This repo contains the implementation of Stealthy Backdoors as Compression Artifacts. We also provide some models resulted from our attack here.
In this project, some code is from https://github.com/kuangliu/pytorch-cifar (MIT License), https://github.com/AI-secure/Meta-Nerual-Trojan-Detection, https://github.com/bolunwang/backdoor (MIT License), https://github.com/tomlawrenceuk/GTSRB-Dataloader, and https://github.com/microsoft/nni (MIT License). Thank the owners of those repositories for open-sourcing their code.
Thanks for paying attention to our work! If you have any questions about this implementation, please feel free to directly contact us or open an issue.
Anaconda 2 and CUDA 10.1 are required. Our implementation is tested on Ubuntu 18.04.
## env for pruning attack
conda env create -f ./envs/pruning_attack.yaml
cp torch/torch_pruning_attack/torch/* ~/anaconda2/envs/pruning/lib/python3.5/site-packages/torch/ -r
## env for quantization attack
conda env create -f ./envs/quantization_attack.yaml
cp torch/torch_quantization_attack/torch/* ~/anaconda2/envs/quantization/lib/python3.7/site-packages/torch/ -r
## env for testing
conda env create -f ./envs/clean_env.yaml
Train clean models, and extract layer-level pruning rates.
## train clean models
cd train_baseline_models
./scripts/clean_model_training.sh
## extract pruning rates
./scripts/get_layer_level_pruning_rate.sh
Train and test backdoored models.

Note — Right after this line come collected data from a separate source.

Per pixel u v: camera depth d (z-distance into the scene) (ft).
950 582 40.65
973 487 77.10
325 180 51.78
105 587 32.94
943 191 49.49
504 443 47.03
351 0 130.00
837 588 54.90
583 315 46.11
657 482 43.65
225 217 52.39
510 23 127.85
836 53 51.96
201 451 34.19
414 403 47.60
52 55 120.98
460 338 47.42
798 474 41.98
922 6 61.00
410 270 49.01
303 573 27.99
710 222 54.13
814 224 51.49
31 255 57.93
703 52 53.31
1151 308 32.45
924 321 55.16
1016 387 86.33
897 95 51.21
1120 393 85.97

Results will be stored in ./train_pruning_attack/pruning_results/ folder.
## standard known rate attack
cd ../train_pruning_attack/
./scripts/known_rate_attack.sh
## distilled known rate attack
./scripts/known_rate_attack_distilled.sh
## standard unknown rate attack
./scripts/unknown_rate_attack.sh
## distilled unknown rate attack
./scripts/unknown_rate_attack_distilled.sh
Train backdoored models.
## standard attack
cd ../train_quantization_attack/
./scripts/attack_standard.sh
## distilled attack
./scripts/attack_distilled.sh
Evaluate attack effectiveness when the deployer quantizes the model using different calibration datasets.

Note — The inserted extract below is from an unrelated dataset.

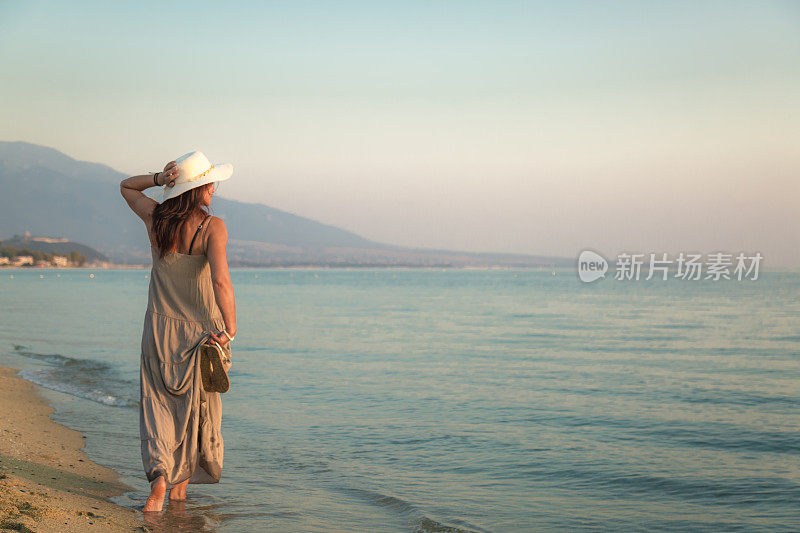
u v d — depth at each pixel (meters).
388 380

## standard attack; same distribution
./scripts/eval/eval_same_distribution.sh
## standard attack; similar distribution
./scripts/eval/eval_similar_distribution.sh
## standard attack; dissimilar distribution
./scripts/eval/eval_dissimilar_distribution.sh
## distilled attack; same distribution
./scripts/eval/eval_same_distribution_distilled.sh
## distilled attack; similar distribution
./scripts/eval/eval_similar_distribution_distilled.sh
## distilled attack; dissimilar distribution
./scripts/eval/eval_dissimilar_distribution_distilled.sh
Train baseline clean models for comparison
## train clean models
cd ../train_baseline_models
./scripts/clean_model_training_for_detection.sh
MNTD detection
## train shadow models and meta classifiers
cd ../trojan_detection_mntd/
./train.sh
## MNTD evaluation
./run.sh
Train baseline clean models for comparison (This step can be skipped if the MNTD part is finished.)

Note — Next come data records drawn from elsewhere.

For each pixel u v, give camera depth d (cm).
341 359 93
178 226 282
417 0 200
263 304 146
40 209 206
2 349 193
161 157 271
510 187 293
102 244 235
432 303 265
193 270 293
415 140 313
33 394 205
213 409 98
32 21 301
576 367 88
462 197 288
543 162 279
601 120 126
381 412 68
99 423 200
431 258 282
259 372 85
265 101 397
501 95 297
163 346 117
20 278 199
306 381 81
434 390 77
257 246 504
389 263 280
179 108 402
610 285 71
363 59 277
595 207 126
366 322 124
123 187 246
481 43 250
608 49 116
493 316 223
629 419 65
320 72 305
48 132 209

## train clean models (This step can be skipped if the MNTD part is finished.)
cd ../train_baseline_models
./scripts/clean_model_training_for_detection.sh
Neural Cleanse detection
## get anomaly indexes
cd ../trojan_detection_neural_cleanse/
./scripts/neural_cleanse_known_rate.sh
./scripts/neural_cleanse_known_rate_distilled.sh
./scripts/neural_cleanse_unknown_rate.sh
./scripts/neural_cleanse_unknown_rate_distilled.sh
./scripts/neural_cleanse_quantization.sh
./scripts/neural_cleanse_quantization_distilled.sh
./scripts/neural_cleanse_baseline_clean_model.sh
./scripts/neural_cleanse_get_anomaly_index.sh
## calculate AUC
./scripts/neural_cleanse_cal_auc.sh
## calculate AUC, only consider anomaly indexes of the target classes
./scripts/neural_cleanse_cal_auc_diagonal.sh